A Timely Find: Pieces of St. Louis History Uncovered During City's Anniversary Year
Archaeologists working a construction site near the Poplar Street Bridge in downtown St. Louis have made quite a timely find. Buried beneath hundreds of years of city development were the first pieces of evidence from the French founding of the city in 1764. Historical records have long shown who was living in the settlement during the French colonial period of the city, but up until this point no artifacts from these early people had been found. Missouri Department of Transportation archaeologist Michael Meyer has located ceramic pieces that most likely came from bowls in addition to traces of French colonial–style architecture on the site.
This discovery comes just as St. Louis is celebrating its 250th anniversary, and the Missouri History Museum’s 250 in 250 exhibit includes several objects, people, and stories that help tell the history of the city’s French colonial heritage. In addition to people like Auguste Chouteau and moments such as the “Founding of St. Louis” within the exhibit, the Museum has several images related to French colonial culture and history within our overall collection.
Deemed the “Eyes of the Missouri Territory,” Anna Maria von Phul was in town visiting family in the early 1800s when she painted a portfolio of watercolors illustrating the Creole people and buildings in the St. Louis and St. Charles areas. Von Phul’s images may be from a later time period, but they do offer a glimpse of what everyday life was like for the French and Americans living in early St. Louis. A collection of her watercolors was donated to the Museum in 1953.
Thomas Easterly, one of the more famous American daguerreotypists from the 19th century, spent a considerable amount of time traveling around Missouri practicing his early photographic process. In addition to portraits, Easterly used this process to capture images of 18th-century French homes still standing around the St. Louis and Mississippi River area.

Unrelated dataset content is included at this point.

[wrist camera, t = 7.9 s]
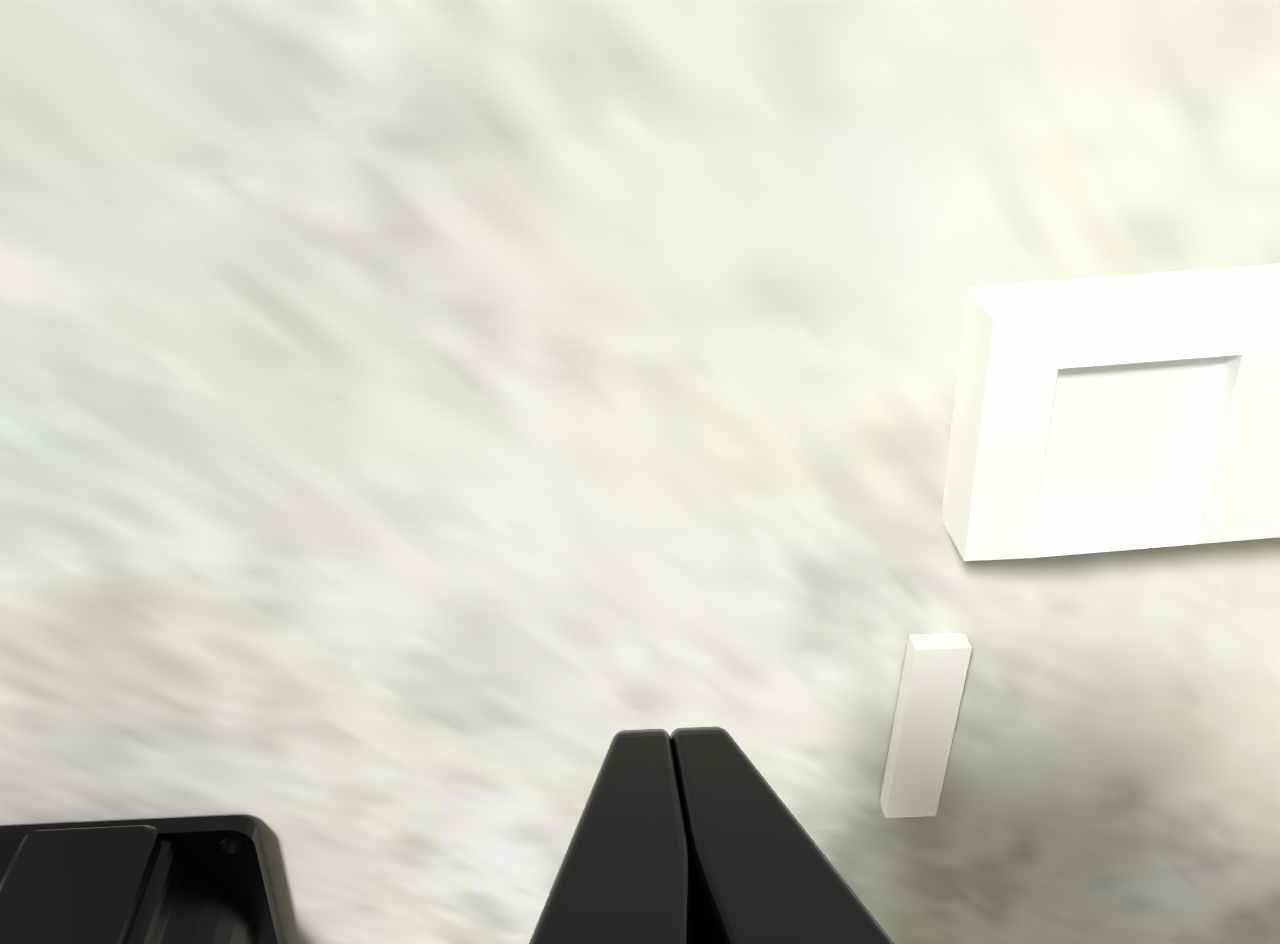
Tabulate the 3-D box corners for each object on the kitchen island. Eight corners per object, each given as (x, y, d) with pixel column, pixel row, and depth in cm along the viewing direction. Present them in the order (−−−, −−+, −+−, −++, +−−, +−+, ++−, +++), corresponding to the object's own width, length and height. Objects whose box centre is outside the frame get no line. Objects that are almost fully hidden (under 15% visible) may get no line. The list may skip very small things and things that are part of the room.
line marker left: (929, 799, 26) (936, 816, 26) (879, 802, 26) (885, 818, 26) (964, 632, 24) (971, 648, 24) (908, 634, 24) (915, 650, 23)
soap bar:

Finally, French military officer Georges Henry Victor Collot sketched homes and landscapes while traveling down the Ohio and Mississippi rivers in the spring and summer of 1796. His sketch of a French colonial home in the area served as the basis for the engraving shown here. The vertical timbers shown in the engraving are characteristic of French architecture during the period and match the type of wood-post holes found by archaeologists at the Poplar Street Bridge construction site.